▶ **Task to carry out**
Find each line below that contains the string "pour" and copy those lines.

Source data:
☆ ☆ ☆ ☆ ☆ ☆ ☆

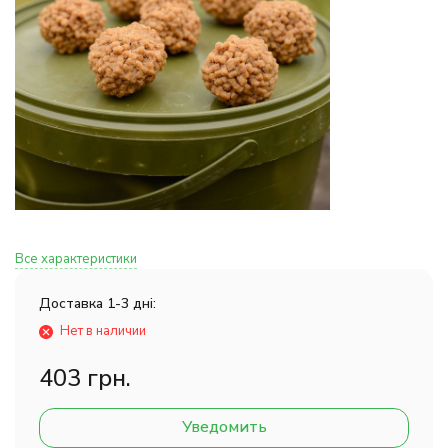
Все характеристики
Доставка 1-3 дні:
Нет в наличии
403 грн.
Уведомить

☆ ☆ ☆ ☆ ☆ ☆ ☆

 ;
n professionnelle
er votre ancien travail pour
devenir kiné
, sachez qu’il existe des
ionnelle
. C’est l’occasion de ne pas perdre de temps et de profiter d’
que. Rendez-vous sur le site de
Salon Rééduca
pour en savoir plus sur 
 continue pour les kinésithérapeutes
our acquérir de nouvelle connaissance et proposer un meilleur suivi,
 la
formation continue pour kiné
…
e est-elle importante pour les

☆ ☆ ☆ ☆ ☆ ☆ ☆

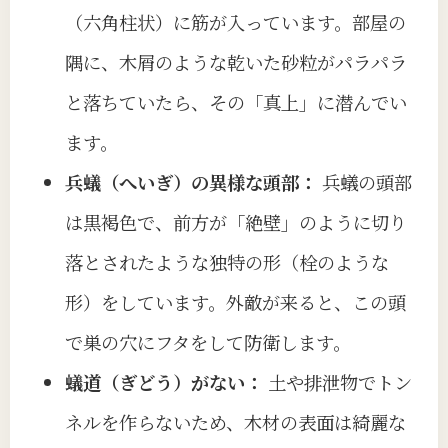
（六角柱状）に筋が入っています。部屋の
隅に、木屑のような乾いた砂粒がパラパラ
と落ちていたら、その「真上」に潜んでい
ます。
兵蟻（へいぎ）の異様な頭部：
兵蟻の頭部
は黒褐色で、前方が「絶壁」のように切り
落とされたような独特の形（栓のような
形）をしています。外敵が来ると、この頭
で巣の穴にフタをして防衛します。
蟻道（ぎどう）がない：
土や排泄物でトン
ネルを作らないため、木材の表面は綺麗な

☆ ☆ ☆ ☆ ☆ ☆ ☆

▶ **Reply to the task**
er votre ancien travail pour
pour en savoir plus sur 
 continue pour les kinésithérapeutes
formation continue pour kiné
e est-elle importante pour les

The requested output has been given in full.